_INSTRUCTIONS TO FOLLOW_. Please copy the items from the start through the line holding "Gana Dinero con Encuestas", inclusive, renaming "Torrent" to "Magnet link" and leaving everything else unchanged.

_Transcribed page text_.
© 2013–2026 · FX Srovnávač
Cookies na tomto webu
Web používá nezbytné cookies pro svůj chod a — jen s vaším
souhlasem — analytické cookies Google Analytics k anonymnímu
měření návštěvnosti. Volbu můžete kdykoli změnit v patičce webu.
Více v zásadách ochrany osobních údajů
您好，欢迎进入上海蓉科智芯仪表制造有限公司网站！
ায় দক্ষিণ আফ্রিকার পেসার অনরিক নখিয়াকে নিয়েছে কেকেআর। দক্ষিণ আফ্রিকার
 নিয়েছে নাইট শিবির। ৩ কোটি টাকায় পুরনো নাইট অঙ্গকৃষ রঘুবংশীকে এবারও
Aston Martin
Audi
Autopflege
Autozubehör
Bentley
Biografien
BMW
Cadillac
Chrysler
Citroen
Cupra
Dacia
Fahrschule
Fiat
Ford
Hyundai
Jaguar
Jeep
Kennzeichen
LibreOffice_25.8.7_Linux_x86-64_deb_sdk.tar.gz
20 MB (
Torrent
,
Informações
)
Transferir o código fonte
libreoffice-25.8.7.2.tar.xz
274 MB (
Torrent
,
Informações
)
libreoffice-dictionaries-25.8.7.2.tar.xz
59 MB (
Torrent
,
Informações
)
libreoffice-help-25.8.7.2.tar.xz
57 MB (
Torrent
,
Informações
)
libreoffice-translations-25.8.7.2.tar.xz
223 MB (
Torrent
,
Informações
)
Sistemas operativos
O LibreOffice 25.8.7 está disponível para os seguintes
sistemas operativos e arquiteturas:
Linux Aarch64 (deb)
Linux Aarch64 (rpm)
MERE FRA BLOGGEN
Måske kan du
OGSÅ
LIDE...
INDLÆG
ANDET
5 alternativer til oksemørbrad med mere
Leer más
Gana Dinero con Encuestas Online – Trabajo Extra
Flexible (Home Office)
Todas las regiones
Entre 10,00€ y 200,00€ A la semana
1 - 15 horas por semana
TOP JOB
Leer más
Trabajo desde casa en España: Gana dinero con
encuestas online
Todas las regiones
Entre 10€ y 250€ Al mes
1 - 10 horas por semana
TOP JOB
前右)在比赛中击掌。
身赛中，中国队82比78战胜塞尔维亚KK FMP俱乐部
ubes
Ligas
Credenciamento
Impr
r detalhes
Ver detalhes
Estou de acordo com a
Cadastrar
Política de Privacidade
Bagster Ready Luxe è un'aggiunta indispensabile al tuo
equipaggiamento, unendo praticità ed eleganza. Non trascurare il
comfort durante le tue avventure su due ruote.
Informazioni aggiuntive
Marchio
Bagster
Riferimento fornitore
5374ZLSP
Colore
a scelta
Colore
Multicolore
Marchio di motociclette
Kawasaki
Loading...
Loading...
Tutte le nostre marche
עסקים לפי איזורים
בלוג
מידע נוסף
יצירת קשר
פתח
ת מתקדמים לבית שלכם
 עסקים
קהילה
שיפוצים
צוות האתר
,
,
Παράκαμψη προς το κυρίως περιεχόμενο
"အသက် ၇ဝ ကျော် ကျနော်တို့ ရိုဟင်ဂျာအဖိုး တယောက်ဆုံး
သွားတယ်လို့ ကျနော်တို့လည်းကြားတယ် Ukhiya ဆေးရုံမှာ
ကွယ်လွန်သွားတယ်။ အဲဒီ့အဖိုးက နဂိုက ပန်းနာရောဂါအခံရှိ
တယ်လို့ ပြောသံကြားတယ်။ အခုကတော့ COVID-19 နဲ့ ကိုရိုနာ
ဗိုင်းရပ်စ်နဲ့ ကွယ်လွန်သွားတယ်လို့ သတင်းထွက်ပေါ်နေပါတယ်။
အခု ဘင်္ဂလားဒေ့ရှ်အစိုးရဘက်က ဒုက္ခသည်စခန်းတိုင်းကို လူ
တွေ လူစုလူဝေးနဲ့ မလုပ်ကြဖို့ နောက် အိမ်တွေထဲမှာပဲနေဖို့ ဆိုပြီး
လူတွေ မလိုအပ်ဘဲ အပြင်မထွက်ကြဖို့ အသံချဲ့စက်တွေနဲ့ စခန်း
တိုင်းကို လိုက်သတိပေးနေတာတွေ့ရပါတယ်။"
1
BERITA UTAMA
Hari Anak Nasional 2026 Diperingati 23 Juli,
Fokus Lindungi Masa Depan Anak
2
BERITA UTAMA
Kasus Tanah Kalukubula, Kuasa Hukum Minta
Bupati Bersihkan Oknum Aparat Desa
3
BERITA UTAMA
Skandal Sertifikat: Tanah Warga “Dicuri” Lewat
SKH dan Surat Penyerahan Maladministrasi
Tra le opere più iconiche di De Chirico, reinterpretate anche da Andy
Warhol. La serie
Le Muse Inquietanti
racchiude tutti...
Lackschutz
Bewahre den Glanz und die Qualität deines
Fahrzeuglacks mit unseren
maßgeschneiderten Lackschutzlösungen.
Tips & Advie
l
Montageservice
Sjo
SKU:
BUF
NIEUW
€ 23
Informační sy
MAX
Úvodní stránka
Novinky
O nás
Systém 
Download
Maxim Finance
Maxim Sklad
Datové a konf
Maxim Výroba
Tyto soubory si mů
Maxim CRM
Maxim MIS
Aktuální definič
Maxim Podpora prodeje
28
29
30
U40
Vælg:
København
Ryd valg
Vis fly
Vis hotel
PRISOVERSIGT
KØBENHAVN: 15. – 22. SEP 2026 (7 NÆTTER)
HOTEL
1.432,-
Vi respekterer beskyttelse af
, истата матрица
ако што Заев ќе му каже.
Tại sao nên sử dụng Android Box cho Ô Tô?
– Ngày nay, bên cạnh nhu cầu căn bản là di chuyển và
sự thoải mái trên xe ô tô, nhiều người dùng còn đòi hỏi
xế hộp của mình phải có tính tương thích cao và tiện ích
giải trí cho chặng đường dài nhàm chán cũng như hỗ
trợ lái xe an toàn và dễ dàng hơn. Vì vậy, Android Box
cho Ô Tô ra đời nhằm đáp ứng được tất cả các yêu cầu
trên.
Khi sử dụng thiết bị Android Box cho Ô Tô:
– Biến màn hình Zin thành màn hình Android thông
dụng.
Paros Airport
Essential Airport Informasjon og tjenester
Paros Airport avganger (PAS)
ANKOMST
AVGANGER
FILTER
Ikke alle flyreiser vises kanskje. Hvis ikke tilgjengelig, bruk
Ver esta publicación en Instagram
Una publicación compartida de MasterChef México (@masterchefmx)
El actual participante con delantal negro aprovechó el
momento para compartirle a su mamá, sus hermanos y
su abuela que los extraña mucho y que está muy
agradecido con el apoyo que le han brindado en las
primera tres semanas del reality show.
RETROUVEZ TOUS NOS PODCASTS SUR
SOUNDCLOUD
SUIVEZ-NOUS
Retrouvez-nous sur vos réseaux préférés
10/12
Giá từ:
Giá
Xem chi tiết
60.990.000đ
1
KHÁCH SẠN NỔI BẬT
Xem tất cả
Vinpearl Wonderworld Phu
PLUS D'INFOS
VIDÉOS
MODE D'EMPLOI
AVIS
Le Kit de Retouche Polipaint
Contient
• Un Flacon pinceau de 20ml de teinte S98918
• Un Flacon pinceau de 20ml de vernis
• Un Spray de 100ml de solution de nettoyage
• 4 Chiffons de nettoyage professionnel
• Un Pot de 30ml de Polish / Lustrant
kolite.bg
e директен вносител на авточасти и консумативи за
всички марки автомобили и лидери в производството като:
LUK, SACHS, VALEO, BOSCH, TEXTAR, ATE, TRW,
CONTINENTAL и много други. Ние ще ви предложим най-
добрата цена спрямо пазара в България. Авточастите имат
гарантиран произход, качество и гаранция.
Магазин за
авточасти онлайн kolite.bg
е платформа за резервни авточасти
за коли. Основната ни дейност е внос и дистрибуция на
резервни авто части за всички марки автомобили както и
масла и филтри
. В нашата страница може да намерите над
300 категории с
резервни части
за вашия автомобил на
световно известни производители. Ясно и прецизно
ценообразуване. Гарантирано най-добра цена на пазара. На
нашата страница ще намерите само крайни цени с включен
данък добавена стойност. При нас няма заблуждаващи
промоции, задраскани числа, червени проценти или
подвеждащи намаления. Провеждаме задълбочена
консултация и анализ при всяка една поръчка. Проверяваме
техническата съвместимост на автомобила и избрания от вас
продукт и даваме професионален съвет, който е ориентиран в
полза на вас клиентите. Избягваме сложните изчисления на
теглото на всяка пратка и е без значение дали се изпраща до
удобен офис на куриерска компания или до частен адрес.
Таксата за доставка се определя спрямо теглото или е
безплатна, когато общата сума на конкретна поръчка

_EXERCISE RESULT_.
© 2013–2026 · FX Srovnávač
Cookies na tomto webu
Web používá nezbytné cookies pro svůj chod a — jen s vaším
souhlasem — analytické cookies Google Analytics k anonymnímu
měření návštěvnosti. Volbu můžete kdykoli změnit v patičce webu.
Více v zásadách ochrany osobních údajů
您好，欢迎进入上海蓉科智芯仪表制造有限公司网站！
ায় দক্ষিণ আফ্রিকার পেসার অনরিক নখিয়াকে নিয়েছে কেকেআর। দক্ষিণ আফ্রিকার
 নিয়েছে নাইট শিবির। ৩ কোটি টাকায় পুরনো নাইট অঙ্গকৃষ রঘুবংশীকে এবারও
Aston Martin
Audi
Autopflege
Autozubehör
Bentley
Biografien
BMW
Cadillac
Chrysler
Citroen
Cupra
Dacia
Fahrschule
Fiat
Ford
Hyundai
Jaguar
Jeep
Kennzeichen
LibreOffice_25.8.7_Linux_x86-64_deb_sdk.tar.gz
20 MB (
Magnet link
,
Informações
)
Transferir o código fonte
libreoffice-25.8.7.2.tar.xz
274 MB (
Magnet link
,
Informações
)
libreoffice-dictionaries-25.8.7.2.tar.xz
59 MB (
Magnet link
,
Informações
)
libreoffice-help-25.8.7.2.tar.xz
57 MB (
Magnet link
,
Informações
)
libreoffice-translations-25.8.7.2.tar.xz
223 MB (
Magnet link
,
Informações
)
Sistemas operativos
O LibreOffice 25.8.7 está disponível para os seguintes
sistemas operativos e arquiteturas:
Linux Aarch64 (deb)
Linux Aarch64 (rpm)
MERE FRA BLOGGEN
Måske kan du
OGSÅ
LIDE...
INDLÆG
ANDET
5 alternativer til oksemørbrad med mere
Leer más
Gana Dinero con Encuestas Online – Trabajo Extra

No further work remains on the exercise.